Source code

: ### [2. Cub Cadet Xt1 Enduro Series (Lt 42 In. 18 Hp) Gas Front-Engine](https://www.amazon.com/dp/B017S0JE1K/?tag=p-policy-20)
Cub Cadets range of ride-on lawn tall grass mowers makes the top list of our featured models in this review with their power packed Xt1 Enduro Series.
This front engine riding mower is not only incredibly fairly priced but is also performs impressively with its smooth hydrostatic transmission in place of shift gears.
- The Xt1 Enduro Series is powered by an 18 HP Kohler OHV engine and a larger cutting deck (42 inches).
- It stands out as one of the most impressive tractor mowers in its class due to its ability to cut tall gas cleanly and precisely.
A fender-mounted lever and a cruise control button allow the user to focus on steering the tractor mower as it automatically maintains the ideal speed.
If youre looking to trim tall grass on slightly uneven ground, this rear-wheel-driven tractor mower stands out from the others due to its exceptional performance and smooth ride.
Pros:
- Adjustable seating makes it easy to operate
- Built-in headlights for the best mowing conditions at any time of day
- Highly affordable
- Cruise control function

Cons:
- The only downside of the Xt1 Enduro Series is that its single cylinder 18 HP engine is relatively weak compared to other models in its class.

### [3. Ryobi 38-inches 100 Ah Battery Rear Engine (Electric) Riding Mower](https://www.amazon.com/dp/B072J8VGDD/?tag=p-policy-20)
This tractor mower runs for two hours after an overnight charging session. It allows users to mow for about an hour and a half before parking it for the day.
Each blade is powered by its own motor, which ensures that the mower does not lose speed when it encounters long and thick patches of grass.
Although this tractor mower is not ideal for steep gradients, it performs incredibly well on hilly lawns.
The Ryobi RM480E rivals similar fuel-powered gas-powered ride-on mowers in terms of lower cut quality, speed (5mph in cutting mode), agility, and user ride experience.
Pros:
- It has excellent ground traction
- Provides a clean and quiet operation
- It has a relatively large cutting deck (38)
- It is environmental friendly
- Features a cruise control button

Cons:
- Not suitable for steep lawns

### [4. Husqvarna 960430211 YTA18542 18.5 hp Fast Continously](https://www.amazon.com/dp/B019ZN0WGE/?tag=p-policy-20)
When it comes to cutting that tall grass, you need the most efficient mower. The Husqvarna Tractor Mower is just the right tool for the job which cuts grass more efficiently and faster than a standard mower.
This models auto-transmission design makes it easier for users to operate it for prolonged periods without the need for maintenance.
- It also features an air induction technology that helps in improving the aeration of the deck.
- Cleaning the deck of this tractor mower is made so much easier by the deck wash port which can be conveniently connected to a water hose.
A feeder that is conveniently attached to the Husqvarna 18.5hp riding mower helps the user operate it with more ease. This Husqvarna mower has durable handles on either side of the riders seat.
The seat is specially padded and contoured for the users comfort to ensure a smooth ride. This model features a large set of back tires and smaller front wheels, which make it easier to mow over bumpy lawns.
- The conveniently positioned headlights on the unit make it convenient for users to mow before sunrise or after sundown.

PROBLEM DESCRIPTION:
Without omitting anything, output the entries exactly.

OUTPUT FOR THIS TASK:
Source code

: ### [2. Cub Cadet Xt1 Enduro Series (Lt 42 In. 18 Hp) Gas Front-Engine](https://www.amazon.com/dp/B017S0JE1K/?tag=p-policy-20)
Cub Cadets range of ride-on lawn tall grass mowers makes the top list of our featured models in this review with their power packed Xt1 Enduro Series.
This front engine riding mower is not only incredibly fairly priced but is also performs impressively with its smooth hydrostatic transmission in place of shift gears.
- The Xt1 Enduro Series is powered by an 18 HP Kohler OHV engine and a larger cutting deck (42 inches).
- It stands out as one of the most impressive tractor mowers in its class due to its ability to cut tall gas cleanly and precisely.
A fender-mounted lever and a cruise control button allow the user to focus on steering the tractor mower as it automatically maintains the ideal speed.
If youre looking to trim tall grass on slightly uneven ground, this rear-wheel-driven tractor mower stands out from the others due to its exceptional performance and smooth ride.
Pros:
- Adjustable seating makes it easy to operate
- Built-in headlights for the best mowing conditions at any time of day
- Highly affordable
- Cruise control function

Cons:
- The only downside of the Xt1 Enduro Series is that its single cylinder 18 HP engine is relatively weak compared to other models in its class.

### [3. Ryobi 38-inches 100 Ah Battery Rear Engine (Electric) Riding Mower](https://www.amazon.com/dp/B072J8VGDD/?tag=p-policy-20)
This tractor mower runs for two hours after an overnight charging session. It allows users to mow for about an hour and a half before parking it for the day.
Each blade is powered by its own motor, which ensures that the mower does not lose speed when it encounters long and thick patches of grass.
Although this tractor mower is not ideal for steep gradients, it performs incredibly well on hilly lawns.
The Ryobi RM480E rivals similar fuel-powered gas-powered ride-on mowers in terms of lower cut quality, speed (5mph in cutting mode), agility, and user ride experience.
Pros:
- It has excellent ground traction
- Provides a clean and quiet operation
- It has a relatively large cutting deck (38)
- It is environmental friendly
- Features a cruise control button

Cons:
- Not suitable for steep lawns

### [4. Husqvarna 960430211 YTA18542 18.5 hp Fast Continously](https://www.amazon.com/dp/B019ZN0WGE/?tag=p-policy-20)
When it comes to cutting that tall grass, you need the most efficient mower. The Husqvarna Tractor Mower is just the right tool for the job which cuts grass more efficiently and faster than a standard mower.
This models auto-transmission design makes it easier for users to operate it for prolonged periods without the need for maintenance.
- It also features an air induction technology that helps in improving the aeration of the deck.
- Cleaning the deck of this tractor mower is made so much easier by the deck wash port which can be conveniently connected to a water hose.
A feeder that is conveniently attached to the Husqvarna 18.5hp riding mower helps the user operate it with more ease. This Husqvarna mower has durable handles on either side of the riders seat.
The seat is specially padded and contoured for the users comfort to ensure a smooth ride. This model features a large set of back tires and smaller front wheels, which make it easier to mow over bumpy lawns.
- The conveniently positioned headlights on the unit make it convenient for users to mow before sunrise or after sundown.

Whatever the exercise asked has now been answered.